Python实现Softmax回归+不借助框架识别MNIST手写数字集

在上一节讲到了Softmax回归的数学原理，这一节我们来将其使用Python实现出来！

在本文的程序中，除了下载并读取MNIST之外，不会使用任何深度学习框架，纯Python+Numpy实现，小白专用！

首先下载并读取MNIST数据集，这里我们使用Tensorflow进行下载和读取。先引入依赖包：

from __future__ import absolute_import
from __future__ import division
from __future__ import print_function
import gzip
import os
import tempfile
import numpy as np
from six.moves import urllib
from six.moves import xrange  # pylint: disable=redefined-builtin
import tensorflow as tf
from tensorflow.contrib.learn.python.learn.datasets.mnist import read_data_sets

接着将数据集下载到MNIST文件夹内：

mnist = read_data_sets("MNIST/", one_hot=False)

耐心等待下载完毕。接着可以开始了。

在这之前先定义一个显示图像的函数。由于MINST数据集的图像都是28*28的，所以为了方便，函数的功能也是专门显示28*28的图像：

import matplotlib.pyplot as plt
def show_image(image_array):
    _im = image_array.reshape(28,28)
    fig = plt.figure()
    plt.imshow(_im ,cmap = 'gray')
    plt.show()

我们可以调用下面的函数，随机读取100个训练集以及其对应的标签。（每调用一次，随机返回100个训练图像，赋给batch_xs，图像对应的正确标签给了batch_ys）：

batch_xs, batch_ys = mnist.train.next_batch(100)

OK，我们测试一下吧：

batch_xs, batch_ys = mnist.train.next_batch(100)
for i in range(5):
    show_image(batch_xs[i])    #显示图像
    print(batch_ys[i])         #显示对应的标签

运行结果（点击查看大图）：

这里返回的数据是随机的，你的结果可能和我的不一样，只要确保图案中的数字和下面对应的标签一样，就说明你的程序到这里还没有错误。

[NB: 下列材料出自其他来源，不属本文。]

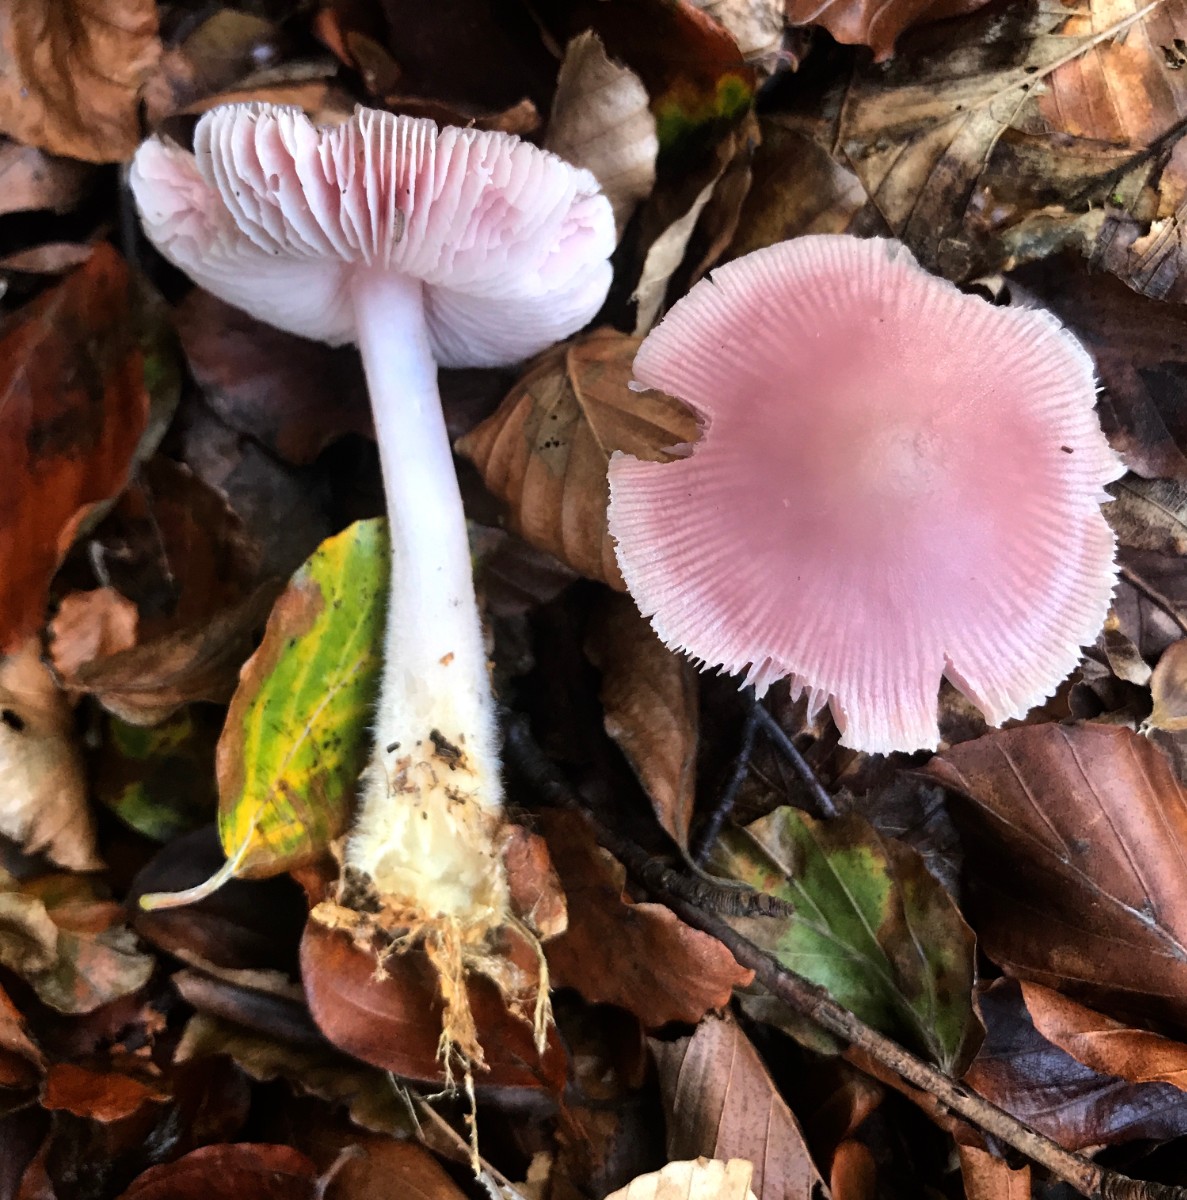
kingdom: Fungi
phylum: Basidiomycota
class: Agaricomycetes
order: Agaricales
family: Mycenaceae
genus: Mycena
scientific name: Mycena rosea
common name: rosa huesvamp
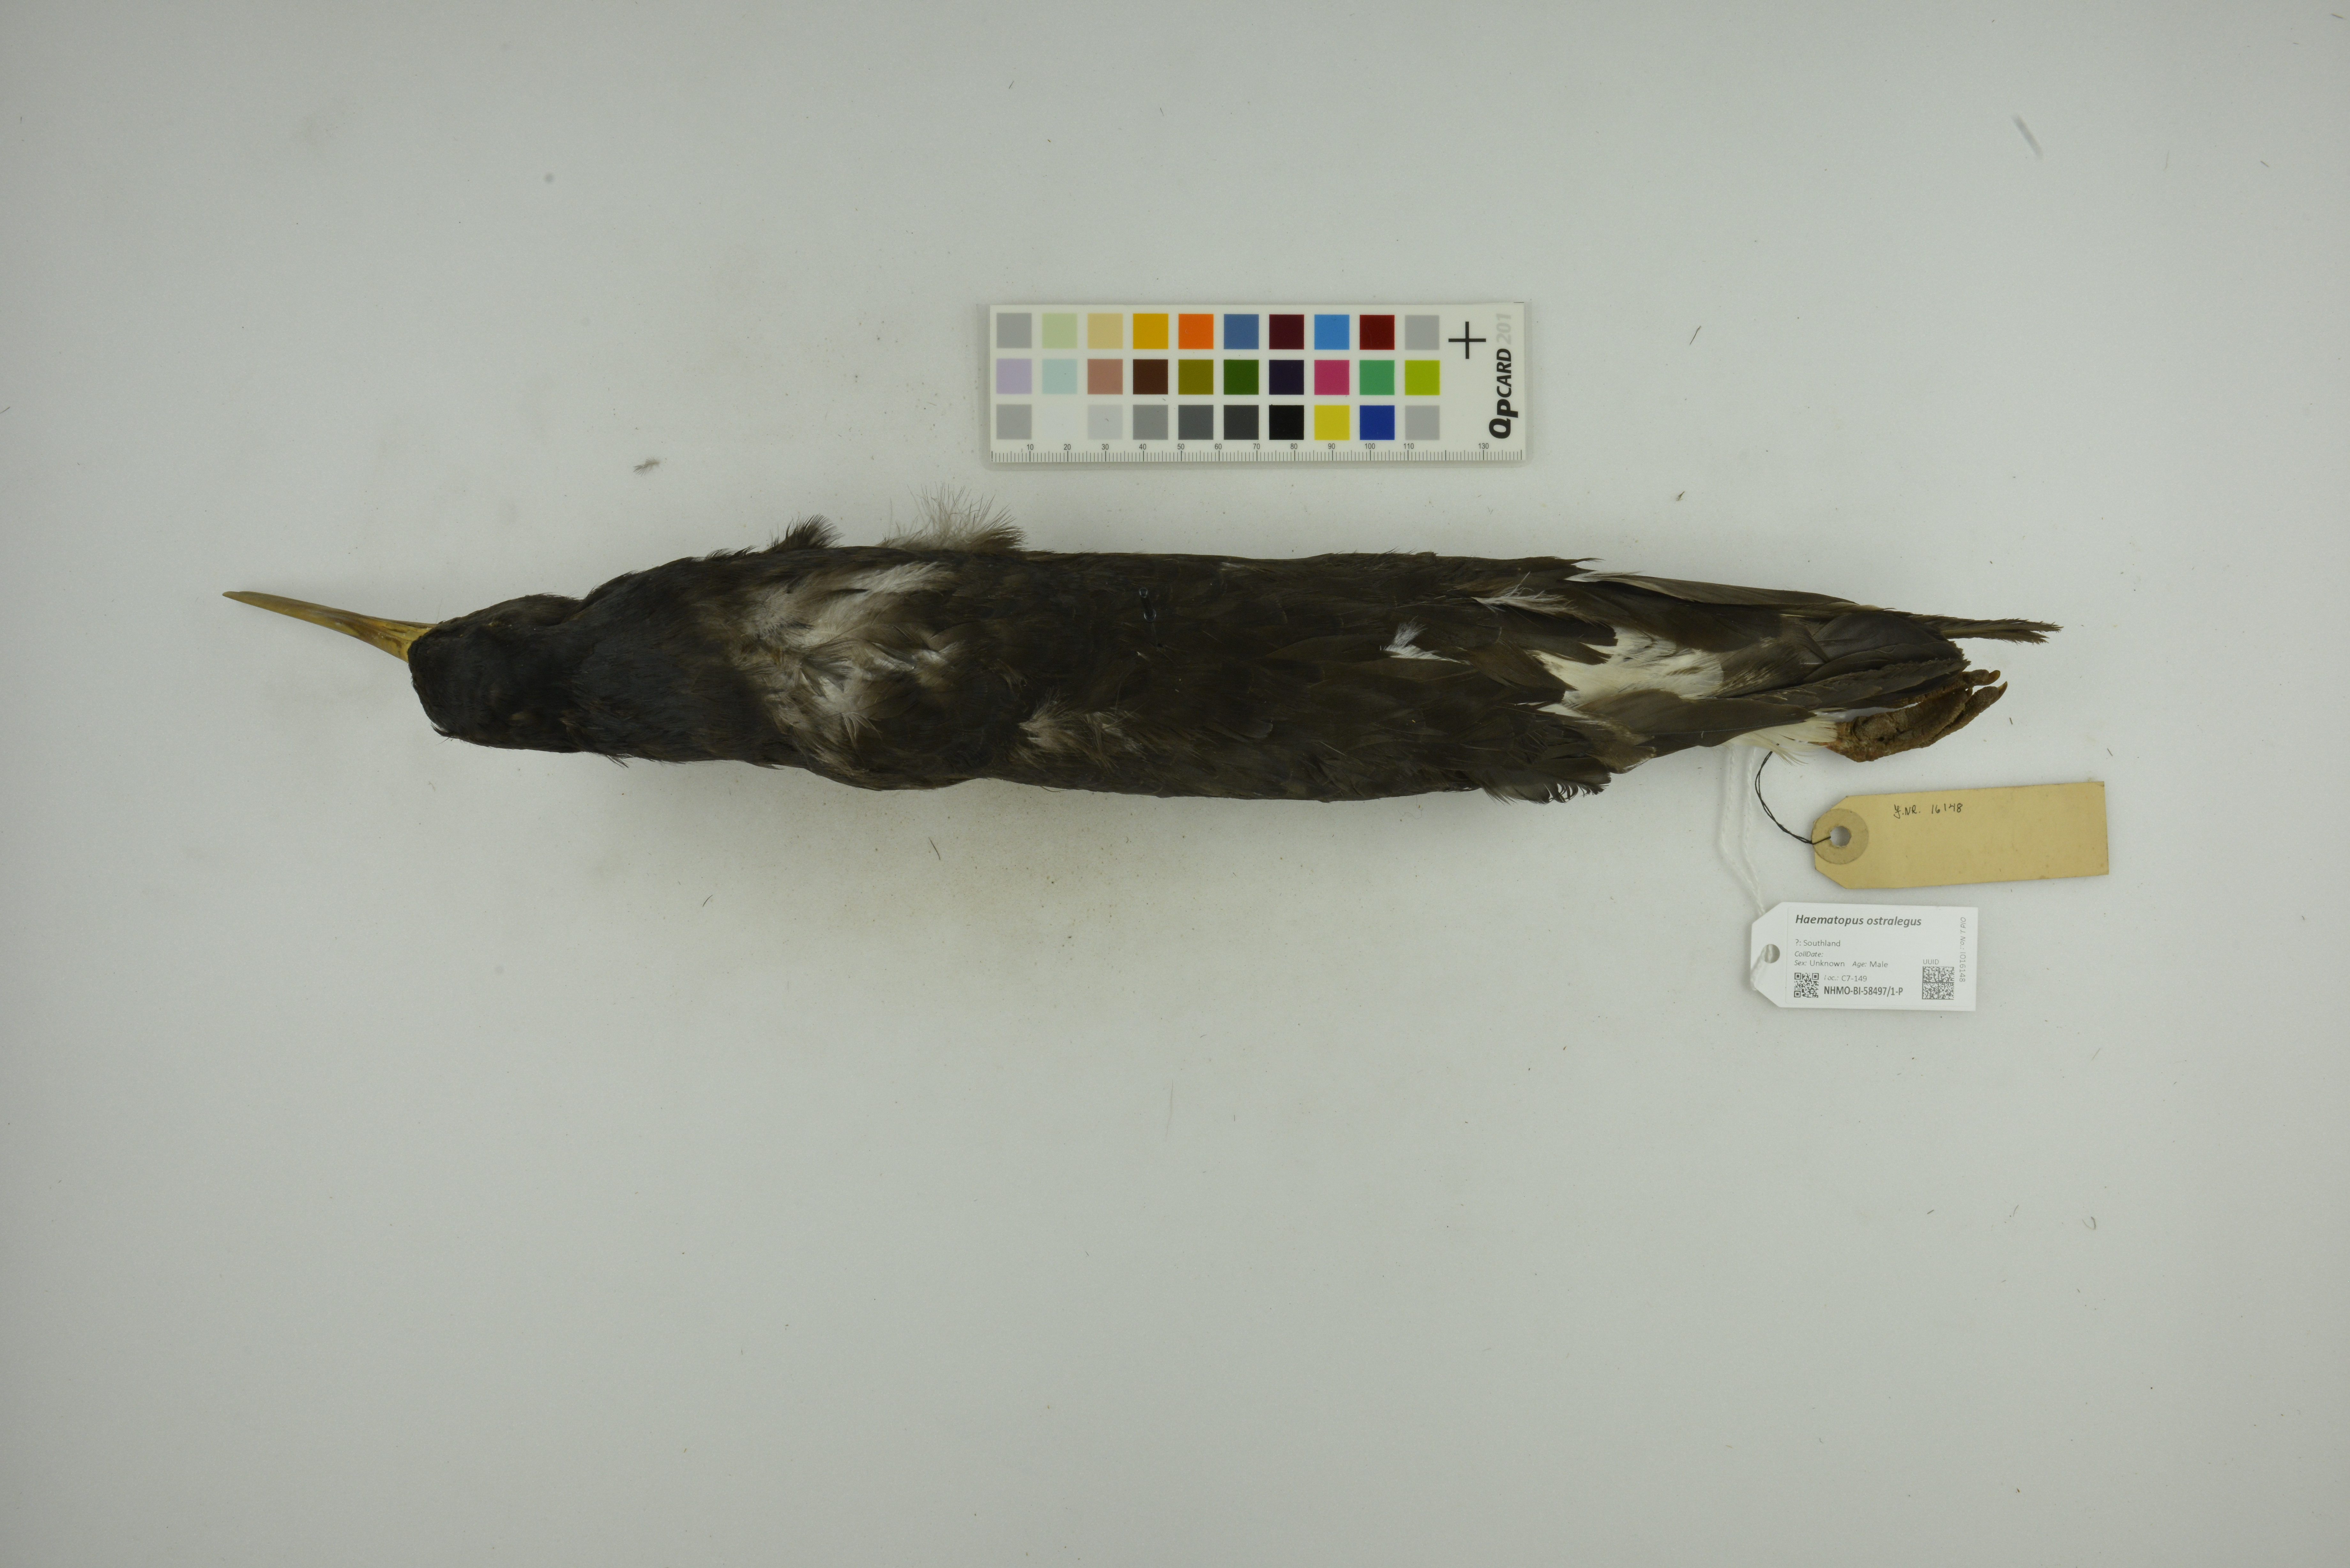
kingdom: Animalia
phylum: Chordata
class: Aves
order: Charadriiformes
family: Haematopodidae
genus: Haematopus
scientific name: Haematopus ostralegus
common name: Eurasian oystercatcher
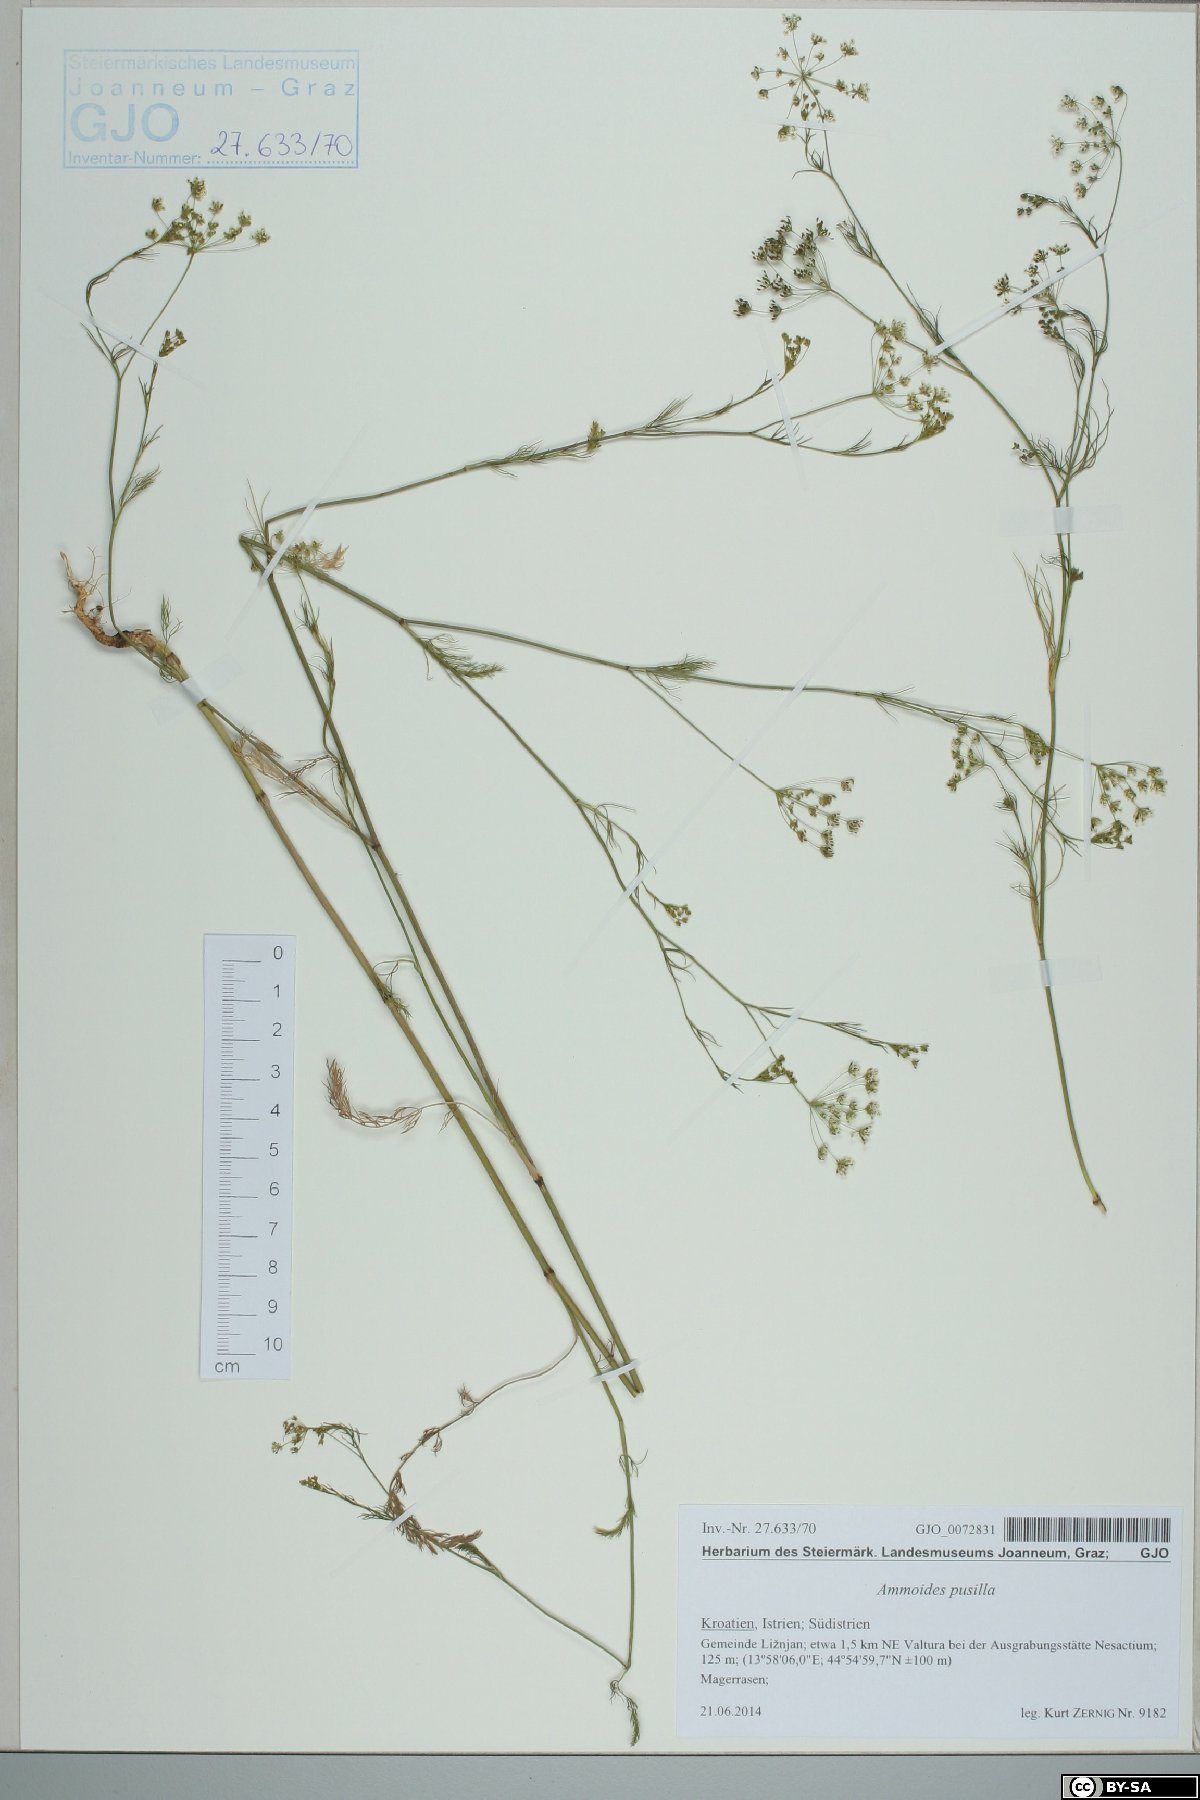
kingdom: Plantae
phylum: Tracheophyta
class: Magnoliopsida
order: Apiales
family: Apiaceae
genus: Ammoides
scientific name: Ammoides pusilla
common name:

接着我们使用前文中的Softmax梯度下降公式定义一个梯度下降函数

def gradientAscent(feature_data, label_data, weights, maxCycle, alpha):
    '''梯度下降法训练模型'''
    '''feature_data：训练集'''
    '''label_data：标签'''
    '''weights：权重（因为这个函数要执行多次，所以可能用到上次运行完求出的权重）'''
    '''maxCycle：迭代次数'''
    '''alpha：学习率'''
    m, n = np.shape(feature_data)  #m为训练集矩阵的行数，即训练样本的个数，n为训练集矩阵的列数，即每个样本的特征个数
    #weights = np.mat(np.random.random((n, 10)))  #权值。n行k列的矩阵。第n行表示"第n个特征能代表是第k个类别的权重"
    for i in range(maxCycle):          #梯度下降，迭代maxCycle次
        err = np.exp(feature_data * weights) 
        rowsum = -err.sum(axis=1)
        rowsum = rowsum.repeat(10, axis = 1)
        err = err / rowsum
        for x in range(m):
            err[x, label_data[0, x]] += 1
        weights = weights + (alpha / m) * feature_data.T * err
    return weights

上面这个函数就是整个程序最关键的内容了，下面我们只需要迭代调用就行了。为了让程序看起来好看些，定义一个训练函数：

def train_start(times = 10, w = np.mat(np.zeros((784, 10))), save = True):
    mnist = read_data_sets("MNIST/", one_hot=False)
    for i in range(times):
        print("Training ", i+1, " Data, ", 100.0*i/times, "% in Process...")
        batch_xs, batch_ys = mnist.train.next_batch(100)
        w = gradientAscent(np.mat(batch_xs), np.mat(batch_ys), w, 10000, 0.01)
    print("100% Finish！")
    if save == True:
        np.savetxt('./mnist_weights.txt', w)
        print('Success Save Weights_array')
    return w

times参数为训练次数，w为权重，为了方便传入已经算出来的权重。如果是第一次运行，让w初始化为784*10的矩阵即可。save为是否保存的参数，为True的时候，会将计算出的权重值保存到./mnist_weights.txt。

OK，开始训练吧！

w = train_start(times = 600)

P.S.：事实证明，times为100时和600时，效果相差不大，这是由于程序还只是一个入门级的程序，没有复杂的优化算法

接下来的这一步能让你很直观的看到w矩阵的"样子"：

def show_weights_image(w):
    for i in range(0,10):
        _im = w.T[i].reshape(28, 28)
        plt.imshow(_im , cmap='gray')
        plt.show()
show_weights_image(w)

运行结果：（白色像素点表示"这个像素点很能表示这个图片是这个数字"，黑色像素点表示"这个像素点很能表示图片不是这个数字"）

接着来测试一发吧。我们先定义一个预测函数：

def predict(test_data, weights):
    h = test_data * weights
    return h.argmax(axis=1)

样本乘以权重得到的数组中，每一项表示了图片上面写的数字为当前项的下标的概率。因此我们只需要使用argmax函数找到下标最大值即可。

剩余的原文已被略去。